### Work instruction
Extract the final stretch of the data: the line that contains "ทผลิตหรือโออีเ" and every line after it, unaltered, and no other lines.

### Dataset entries
Start of Block
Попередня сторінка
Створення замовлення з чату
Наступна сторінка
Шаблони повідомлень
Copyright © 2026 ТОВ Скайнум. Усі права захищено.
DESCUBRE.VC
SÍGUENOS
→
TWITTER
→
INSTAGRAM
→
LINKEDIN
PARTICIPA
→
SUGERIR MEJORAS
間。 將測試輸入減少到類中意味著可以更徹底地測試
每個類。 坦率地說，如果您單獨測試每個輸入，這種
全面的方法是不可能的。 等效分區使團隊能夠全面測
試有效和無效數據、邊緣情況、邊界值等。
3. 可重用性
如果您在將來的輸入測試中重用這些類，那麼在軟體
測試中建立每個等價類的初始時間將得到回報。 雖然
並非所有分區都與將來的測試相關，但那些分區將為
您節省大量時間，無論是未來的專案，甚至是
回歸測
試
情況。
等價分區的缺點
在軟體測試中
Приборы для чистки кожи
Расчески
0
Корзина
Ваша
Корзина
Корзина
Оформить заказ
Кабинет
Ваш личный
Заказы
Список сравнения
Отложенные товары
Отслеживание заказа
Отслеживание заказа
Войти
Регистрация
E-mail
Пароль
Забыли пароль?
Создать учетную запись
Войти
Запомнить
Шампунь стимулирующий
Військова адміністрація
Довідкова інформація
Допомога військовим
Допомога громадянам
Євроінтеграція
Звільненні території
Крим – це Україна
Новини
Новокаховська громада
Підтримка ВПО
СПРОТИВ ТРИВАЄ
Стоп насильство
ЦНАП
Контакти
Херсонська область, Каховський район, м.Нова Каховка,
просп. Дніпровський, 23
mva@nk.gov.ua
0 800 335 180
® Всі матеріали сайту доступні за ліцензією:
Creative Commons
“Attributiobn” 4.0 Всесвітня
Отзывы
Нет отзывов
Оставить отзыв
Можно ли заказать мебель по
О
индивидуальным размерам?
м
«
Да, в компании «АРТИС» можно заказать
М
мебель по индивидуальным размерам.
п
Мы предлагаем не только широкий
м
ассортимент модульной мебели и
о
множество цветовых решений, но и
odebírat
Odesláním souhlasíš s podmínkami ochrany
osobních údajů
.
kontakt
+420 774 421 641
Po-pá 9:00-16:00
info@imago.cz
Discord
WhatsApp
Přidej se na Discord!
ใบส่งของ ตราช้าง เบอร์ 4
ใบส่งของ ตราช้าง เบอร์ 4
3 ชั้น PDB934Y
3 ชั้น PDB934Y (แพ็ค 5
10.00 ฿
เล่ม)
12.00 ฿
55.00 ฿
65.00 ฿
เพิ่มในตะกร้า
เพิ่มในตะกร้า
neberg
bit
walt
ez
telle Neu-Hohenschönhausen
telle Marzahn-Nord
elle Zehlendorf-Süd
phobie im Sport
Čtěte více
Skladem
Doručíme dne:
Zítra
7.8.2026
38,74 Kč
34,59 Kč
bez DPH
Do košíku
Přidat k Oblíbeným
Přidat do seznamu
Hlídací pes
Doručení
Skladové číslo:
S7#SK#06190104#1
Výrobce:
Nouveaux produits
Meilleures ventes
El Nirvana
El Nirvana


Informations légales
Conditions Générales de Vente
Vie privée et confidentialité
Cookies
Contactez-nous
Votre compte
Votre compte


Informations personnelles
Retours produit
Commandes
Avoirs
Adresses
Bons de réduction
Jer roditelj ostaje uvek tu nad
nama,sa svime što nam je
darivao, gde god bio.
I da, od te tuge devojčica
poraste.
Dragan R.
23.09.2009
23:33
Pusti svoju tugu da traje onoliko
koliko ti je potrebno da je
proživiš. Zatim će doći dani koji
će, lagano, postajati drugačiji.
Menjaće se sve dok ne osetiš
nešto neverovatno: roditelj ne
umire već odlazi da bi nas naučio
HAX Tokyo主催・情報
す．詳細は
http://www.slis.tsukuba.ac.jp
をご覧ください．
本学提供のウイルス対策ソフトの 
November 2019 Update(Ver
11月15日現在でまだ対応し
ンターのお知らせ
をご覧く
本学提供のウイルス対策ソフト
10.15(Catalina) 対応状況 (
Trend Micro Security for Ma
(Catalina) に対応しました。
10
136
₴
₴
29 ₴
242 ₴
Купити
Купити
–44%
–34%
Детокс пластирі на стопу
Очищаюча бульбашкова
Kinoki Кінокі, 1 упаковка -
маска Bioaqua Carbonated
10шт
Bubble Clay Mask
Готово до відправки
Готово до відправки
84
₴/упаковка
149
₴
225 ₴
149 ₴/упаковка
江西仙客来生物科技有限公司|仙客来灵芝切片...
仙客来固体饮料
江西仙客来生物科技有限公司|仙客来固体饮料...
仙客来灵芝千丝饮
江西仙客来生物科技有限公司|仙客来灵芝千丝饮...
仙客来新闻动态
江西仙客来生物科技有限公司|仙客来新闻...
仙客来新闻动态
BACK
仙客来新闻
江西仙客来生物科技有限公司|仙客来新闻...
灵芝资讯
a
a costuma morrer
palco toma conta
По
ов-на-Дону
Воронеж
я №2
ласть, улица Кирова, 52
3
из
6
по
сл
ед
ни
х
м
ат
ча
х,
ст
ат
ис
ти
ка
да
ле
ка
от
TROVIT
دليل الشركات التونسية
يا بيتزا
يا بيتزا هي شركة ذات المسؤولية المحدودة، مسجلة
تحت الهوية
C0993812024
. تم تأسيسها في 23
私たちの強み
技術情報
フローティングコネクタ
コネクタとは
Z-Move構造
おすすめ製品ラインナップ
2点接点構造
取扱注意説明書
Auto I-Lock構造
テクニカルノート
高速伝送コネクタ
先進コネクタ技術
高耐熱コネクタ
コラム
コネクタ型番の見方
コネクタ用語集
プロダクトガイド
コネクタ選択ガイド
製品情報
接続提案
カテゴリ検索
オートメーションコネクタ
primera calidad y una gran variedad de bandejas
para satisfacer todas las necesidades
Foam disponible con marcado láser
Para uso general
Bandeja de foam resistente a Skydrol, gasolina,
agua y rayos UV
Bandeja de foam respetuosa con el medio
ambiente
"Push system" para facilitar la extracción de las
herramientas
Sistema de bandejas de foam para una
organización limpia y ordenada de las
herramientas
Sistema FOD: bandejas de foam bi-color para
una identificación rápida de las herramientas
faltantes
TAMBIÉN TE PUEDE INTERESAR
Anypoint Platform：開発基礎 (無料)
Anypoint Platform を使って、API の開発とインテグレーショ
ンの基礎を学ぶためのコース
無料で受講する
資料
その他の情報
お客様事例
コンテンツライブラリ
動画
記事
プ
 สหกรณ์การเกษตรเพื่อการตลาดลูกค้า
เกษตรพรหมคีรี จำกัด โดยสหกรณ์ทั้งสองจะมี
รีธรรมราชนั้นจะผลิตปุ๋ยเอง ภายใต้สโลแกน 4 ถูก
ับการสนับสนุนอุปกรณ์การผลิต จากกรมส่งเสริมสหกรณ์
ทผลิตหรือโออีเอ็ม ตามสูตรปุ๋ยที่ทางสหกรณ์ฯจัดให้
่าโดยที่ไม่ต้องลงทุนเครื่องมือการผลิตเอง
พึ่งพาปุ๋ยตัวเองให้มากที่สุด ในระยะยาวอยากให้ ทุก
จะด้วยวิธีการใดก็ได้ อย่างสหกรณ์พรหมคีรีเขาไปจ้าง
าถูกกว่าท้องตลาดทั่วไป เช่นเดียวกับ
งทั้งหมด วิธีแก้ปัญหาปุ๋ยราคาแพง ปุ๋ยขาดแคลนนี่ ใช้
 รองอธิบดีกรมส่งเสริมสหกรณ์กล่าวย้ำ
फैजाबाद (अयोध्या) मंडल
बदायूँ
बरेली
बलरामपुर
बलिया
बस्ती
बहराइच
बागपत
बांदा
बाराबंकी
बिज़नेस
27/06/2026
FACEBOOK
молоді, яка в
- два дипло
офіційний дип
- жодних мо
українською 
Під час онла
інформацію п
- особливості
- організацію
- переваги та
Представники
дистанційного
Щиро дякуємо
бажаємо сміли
End of Block
### Solution
ทผลิตหรือโออีเอ็ม ตามสูตรปุ๋ยที่ทางสหกรณ์ฯจัดให้
่าโดยที่ไม่ต้องลงทุนเครื่องมือการผลิตเอง
พึ่งพาปุ๋ยตัวเองให้มากที่สุด ในระยะยาวอยากให้ ทุก
จะด้วยวิธีการใดก็ได้ อย่างสหกรณ์พรหมคีรีเขาไปจ้าง
าถูกกว่าท้องตลาดทั่วไป เช่นเดียวกับ
งทั้งหมด วิธีแก้ปัญหาปุ๋ยราคาแพง ปุ๋ยขาดแคลนนี่ ใช้
 รองอธิบดีกรมส่งเสริมสหกรณ์กล่าวย้ำ
फैजाबाद (अयोध्या) मंडल
बदायूँ
बरेली
बलरामपुर
बलिया
बस्ती
बहराइच
बागपत
बांदा
बाराबंकी
बिज़नेस
27/06/2026
FACEBOOK
молоді, яка в
- два дипло
офіційний дип
- жодних мо
українською 
Під час онла
інформацію п
- особливості
- організацію
- переваги та
Представники
дистанційного
Щиро дякуємо
бажаємо сміли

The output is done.